- [Source passage]:
==============================

Query optimization is the practice of rewriting queries and adding indexes to make them run faster. Even small improvements can have a massive impact when your database grows to millions of rows.

  • EXPLAIN shows the query execution plan without running the query
  • Look for 'ALL' in the type column — it means a full table scan (usually bad)
  • Look for 'ref' or 'const' — these mean an index is being used (good)

==============================

- [Material supplied]:
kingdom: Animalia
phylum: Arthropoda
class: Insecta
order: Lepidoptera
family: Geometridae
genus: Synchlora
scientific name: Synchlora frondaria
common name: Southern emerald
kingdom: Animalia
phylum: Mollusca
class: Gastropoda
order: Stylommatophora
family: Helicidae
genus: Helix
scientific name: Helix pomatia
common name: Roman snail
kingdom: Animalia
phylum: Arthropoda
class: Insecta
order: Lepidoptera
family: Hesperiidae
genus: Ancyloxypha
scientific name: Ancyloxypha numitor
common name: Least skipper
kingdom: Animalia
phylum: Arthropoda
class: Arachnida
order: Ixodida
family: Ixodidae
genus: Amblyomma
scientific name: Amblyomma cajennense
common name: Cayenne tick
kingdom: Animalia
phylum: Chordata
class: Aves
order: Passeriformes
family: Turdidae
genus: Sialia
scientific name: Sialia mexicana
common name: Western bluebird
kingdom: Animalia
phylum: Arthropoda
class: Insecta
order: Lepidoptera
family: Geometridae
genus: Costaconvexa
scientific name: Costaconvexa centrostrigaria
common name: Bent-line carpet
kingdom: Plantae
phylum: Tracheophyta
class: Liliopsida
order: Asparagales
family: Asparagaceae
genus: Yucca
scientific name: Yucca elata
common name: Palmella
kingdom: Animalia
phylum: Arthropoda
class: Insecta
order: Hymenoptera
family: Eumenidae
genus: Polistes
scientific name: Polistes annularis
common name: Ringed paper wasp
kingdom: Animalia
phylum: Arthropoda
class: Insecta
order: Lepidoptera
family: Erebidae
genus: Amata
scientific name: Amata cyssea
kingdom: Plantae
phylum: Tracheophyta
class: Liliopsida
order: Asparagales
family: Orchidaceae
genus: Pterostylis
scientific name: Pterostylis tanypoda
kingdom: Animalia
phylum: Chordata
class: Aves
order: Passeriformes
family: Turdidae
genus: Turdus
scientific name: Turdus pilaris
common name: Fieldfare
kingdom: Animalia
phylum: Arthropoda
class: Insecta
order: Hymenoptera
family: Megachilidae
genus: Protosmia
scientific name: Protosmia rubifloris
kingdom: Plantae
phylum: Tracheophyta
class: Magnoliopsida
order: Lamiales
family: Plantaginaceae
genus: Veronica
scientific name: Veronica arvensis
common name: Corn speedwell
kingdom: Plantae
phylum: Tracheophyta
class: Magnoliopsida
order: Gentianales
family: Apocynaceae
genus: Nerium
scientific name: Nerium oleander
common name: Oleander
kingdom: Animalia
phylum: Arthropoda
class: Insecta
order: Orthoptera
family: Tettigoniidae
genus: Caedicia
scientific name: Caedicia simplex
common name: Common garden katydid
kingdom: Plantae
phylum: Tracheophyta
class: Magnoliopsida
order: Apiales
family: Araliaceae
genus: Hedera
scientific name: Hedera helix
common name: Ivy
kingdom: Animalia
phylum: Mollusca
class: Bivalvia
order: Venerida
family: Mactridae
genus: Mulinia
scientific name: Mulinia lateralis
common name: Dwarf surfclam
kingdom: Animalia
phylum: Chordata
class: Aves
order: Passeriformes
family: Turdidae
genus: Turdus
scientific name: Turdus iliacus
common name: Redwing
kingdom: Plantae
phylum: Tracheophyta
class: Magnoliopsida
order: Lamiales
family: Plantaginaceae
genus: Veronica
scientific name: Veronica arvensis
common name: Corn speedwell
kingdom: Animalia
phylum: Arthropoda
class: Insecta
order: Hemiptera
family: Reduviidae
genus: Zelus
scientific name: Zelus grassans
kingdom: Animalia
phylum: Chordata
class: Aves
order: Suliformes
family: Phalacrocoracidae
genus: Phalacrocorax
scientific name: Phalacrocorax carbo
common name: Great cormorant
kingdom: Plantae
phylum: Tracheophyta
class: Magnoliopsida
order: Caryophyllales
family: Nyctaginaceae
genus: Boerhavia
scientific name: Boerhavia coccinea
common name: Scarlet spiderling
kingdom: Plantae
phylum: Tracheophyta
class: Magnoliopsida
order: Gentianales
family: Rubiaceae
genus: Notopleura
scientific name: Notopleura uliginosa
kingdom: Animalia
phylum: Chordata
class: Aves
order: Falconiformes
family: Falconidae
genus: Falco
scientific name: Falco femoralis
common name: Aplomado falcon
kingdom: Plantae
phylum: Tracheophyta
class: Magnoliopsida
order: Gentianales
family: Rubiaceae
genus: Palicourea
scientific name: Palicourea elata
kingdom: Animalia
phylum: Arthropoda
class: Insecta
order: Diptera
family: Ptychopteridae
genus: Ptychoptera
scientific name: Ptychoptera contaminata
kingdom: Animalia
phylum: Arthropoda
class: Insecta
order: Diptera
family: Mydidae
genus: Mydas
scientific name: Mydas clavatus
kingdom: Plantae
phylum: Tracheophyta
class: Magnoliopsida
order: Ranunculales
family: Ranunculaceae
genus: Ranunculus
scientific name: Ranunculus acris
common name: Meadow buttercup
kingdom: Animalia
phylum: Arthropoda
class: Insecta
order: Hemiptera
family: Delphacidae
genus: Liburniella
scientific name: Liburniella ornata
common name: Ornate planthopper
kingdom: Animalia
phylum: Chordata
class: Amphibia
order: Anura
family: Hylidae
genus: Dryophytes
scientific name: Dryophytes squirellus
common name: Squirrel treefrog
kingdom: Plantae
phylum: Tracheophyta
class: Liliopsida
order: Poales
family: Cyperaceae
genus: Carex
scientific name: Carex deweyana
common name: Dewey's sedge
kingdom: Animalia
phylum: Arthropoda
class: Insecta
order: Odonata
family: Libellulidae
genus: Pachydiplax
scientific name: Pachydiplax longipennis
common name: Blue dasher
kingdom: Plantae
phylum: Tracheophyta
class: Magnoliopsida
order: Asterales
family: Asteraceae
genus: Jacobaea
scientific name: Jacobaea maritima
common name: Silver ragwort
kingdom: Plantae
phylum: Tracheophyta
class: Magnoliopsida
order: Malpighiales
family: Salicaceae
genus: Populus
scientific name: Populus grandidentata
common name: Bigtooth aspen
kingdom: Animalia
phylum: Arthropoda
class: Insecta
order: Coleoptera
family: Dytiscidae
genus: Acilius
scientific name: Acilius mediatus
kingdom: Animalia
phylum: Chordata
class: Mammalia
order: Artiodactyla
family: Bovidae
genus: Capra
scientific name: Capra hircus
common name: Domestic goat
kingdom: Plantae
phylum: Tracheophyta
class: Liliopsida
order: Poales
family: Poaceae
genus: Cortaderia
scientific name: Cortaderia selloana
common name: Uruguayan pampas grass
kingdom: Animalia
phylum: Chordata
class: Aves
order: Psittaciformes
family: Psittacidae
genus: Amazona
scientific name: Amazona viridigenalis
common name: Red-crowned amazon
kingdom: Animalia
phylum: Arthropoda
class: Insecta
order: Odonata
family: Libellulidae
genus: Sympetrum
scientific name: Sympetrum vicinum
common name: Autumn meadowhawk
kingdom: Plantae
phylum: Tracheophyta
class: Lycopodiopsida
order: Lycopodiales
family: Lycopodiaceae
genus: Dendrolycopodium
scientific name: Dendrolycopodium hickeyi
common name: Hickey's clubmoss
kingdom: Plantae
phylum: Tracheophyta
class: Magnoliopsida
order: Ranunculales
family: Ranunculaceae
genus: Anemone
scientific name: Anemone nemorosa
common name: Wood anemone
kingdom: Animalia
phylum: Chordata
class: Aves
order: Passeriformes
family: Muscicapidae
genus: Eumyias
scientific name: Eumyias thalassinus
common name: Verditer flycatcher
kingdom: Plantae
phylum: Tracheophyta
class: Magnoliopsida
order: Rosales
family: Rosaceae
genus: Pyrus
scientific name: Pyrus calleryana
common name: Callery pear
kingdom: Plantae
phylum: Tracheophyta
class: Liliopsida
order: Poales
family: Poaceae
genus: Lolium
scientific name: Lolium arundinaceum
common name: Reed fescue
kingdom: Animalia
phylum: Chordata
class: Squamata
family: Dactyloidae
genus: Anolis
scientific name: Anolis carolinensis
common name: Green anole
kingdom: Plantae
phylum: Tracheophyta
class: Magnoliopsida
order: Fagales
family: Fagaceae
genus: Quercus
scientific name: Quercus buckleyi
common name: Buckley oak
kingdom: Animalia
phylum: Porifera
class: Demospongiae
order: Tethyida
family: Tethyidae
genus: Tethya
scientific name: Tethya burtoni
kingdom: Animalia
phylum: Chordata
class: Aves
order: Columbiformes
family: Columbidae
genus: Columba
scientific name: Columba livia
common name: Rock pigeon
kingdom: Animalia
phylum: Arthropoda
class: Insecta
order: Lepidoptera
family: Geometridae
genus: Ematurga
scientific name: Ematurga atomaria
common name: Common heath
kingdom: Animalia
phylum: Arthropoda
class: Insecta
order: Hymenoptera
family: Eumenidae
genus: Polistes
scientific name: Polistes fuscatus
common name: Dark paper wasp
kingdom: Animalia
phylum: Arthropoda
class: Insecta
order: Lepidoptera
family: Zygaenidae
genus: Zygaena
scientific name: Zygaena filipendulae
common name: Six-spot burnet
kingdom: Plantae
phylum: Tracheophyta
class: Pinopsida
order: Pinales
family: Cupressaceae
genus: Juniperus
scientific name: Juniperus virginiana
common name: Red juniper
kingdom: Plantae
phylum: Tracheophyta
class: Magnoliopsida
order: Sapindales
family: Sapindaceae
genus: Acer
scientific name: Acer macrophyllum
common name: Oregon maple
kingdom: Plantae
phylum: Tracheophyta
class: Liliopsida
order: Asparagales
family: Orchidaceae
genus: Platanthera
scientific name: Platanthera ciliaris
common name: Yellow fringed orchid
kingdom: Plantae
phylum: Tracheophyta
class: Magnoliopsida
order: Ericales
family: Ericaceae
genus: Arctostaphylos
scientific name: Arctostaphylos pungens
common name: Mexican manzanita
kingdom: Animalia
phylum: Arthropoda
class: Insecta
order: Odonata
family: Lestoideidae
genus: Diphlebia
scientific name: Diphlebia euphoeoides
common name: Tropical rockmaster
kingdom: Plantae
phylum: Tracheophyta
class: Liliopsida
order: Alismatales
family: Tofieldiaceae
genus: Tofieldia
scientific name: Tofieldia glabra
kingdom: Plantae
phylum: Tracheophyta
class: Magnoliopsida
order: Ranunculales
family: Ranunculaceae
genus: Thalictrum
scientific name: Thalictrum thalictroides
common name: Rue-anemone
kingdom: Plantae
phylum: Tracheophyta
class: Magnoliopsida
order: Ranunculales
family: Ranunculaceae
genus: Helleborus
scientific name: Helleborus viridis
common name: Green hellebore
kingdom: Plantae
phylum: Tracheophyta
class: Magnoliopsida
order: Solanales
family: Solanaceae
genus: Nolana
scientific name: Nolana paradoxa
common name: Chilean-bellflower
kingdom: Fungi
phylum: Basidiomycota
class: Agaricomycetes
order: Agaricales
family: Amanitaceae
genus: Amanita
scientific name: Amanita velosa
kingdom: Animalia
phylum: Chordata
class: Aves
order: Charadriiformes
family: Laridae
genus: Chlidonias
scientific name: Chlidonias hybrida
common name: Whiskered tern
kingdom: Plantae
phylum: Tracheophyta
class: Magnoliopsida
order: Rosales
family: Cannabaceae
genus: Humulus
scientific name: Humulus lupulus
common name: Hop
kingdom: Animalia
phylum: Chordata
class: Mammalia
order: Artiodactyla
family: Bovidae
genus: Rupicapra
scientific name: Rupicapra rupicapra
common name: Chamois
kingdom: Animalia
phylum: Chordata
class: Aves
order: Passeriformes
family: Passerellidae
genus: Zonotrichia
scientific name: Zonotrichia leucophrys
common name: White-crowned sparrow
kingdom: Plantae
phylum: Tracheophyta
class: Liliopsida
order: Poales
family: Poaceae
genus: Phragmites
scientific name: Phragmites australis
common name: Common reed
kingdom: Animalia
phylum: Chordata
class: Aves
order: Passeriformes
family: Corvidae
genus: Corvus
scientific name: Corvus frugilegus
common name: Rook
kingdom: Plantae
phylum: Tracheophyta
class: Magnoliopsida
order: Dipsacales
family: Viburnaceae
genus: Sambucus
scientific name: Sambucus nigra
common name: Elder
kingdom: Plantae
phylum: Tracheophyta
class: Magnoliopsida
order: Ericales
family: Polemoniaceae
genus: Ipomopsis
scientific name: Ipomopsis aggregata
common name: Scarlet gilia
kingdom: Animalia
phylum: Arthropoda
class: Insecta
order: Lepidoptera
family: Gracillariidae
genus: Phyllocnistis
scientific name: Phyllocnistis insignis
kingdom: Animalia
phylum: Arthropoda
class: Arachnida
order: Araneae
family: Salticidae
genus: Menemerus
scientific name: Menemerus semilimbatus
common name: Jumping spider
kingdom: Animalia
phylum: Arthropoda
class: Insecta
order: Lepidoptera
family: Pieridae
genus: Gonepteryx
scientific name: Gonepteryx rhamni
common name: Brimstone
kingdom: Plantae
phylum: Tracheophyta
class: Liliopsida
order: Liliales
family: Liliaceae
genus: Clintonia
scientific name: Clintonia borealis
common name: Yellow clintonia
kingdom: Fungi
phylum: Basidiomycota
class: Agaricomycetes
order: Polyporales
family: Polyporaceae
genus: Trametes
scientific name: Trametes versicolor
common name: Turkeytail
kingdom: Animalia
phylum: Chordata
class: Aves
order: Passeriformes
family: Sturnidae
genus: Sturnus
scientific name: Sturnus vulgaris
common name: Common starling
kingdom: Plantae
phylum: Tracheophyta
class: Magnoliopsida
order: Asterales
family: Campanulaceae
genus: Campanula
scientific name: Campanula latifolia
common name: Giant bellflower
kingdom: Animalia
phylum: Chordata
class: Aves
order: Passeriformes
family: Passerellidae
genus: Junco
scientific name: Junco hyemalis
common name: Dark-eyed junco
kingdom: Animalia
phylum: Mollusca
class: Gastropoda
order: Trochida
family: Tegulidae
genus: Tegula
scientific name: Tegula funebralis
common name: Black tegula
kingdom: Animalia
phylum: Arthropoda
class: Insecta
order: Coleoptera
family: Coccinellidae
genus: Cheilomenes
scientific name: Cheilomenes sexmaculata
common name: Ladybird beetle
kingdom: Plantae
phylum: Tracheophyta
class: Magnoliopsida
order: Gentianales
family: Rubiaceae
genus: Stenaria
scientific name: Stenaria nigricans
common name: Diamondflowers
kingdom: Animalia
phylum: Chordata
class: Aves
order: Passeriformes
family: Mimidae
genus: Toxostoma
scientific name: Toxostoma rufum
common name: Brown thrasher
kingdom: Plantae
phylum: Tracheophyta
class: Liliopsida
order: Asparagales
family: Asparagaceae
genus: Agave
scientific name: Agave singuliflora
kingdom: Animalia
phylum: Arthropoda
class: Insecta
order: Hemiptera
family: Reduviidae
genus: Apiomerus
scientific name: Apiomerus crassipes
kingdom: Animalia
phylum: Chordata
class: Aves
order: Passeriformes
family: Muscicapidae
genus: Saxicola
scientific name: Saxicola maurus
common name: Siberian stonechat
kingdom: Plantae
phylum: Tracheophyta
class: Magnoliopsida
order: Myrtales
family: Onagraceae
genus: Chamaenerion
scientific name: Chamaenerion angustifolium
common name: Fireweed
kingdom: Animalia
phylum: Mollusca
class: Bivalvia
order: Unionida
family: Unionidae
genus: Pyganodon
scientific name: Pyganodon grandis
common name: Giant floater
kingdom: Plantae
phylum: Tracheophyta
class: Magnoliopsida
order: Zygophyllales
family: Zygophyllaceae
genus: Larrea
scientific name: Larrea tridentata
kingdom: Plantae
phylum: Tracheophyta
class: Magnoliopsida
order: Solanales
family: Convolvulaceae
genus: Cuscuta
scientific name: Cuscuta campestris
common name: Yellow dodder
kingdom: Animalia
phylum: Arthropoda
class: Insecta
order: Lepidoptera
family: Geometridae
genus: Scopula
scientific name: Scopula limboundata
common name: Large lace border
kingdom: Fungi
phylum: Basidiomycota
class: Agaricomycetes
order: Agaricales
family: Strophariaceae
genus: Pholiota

==============================

- [Problem set]:
- 1) Please write out the stretch of the query optimization passage from "Query optimization is" through "millions of rows.".
- 2) According to the query optimization passage, what does 'ALL' in the type column indicate?
- 3) Carry on the query optimization passage from its last line.

- [Responses by task]:
- 1)
Query optimization is the practice of rewriting queries and adding indexes to make them run faster. Even small improvements can have a massive impact when your database grows to millions of rows.

- 2) It means a full table scan, which is usually bad.

- 3)
  • The 'rows' column shows how many rows the engine expects to examine
Example
-- Analyze a query execution plan
EXPLAIN SELECT * FROM users WHERE email = 'alice@example.com';

-- Compare with and without index
-- Without index (likely full table scan):
EXPLAIN SELECT * FROM users WHERE bio LIKE '%developer%';

-- Tips for faster queries:
-- 1. Use specific columns instead of SELECT *
SELECT username, email FROM users WHERE age > 25;

-- 2. Avoid functions on indexed columns in WHERE
-- Slow (cannot use index):
SELECT * FROM users WHERE YEAR(join_date) = 2026;
-- Fast (can use index):
SELECT * FROM users
WHERE join_date >= '2026-01-01' AND join_date < '2027-01-01';

-- 3. Use LIMIT when you only need a few rows
SELECT * FROM users ORDER BY join_date DESC LIMIT 10;
Notes
  • A query that scans 1,000 rows using an index can be hundreds of times faster than scanning 1,000,000 rows without one. Always check EXPLAIN for slow queries.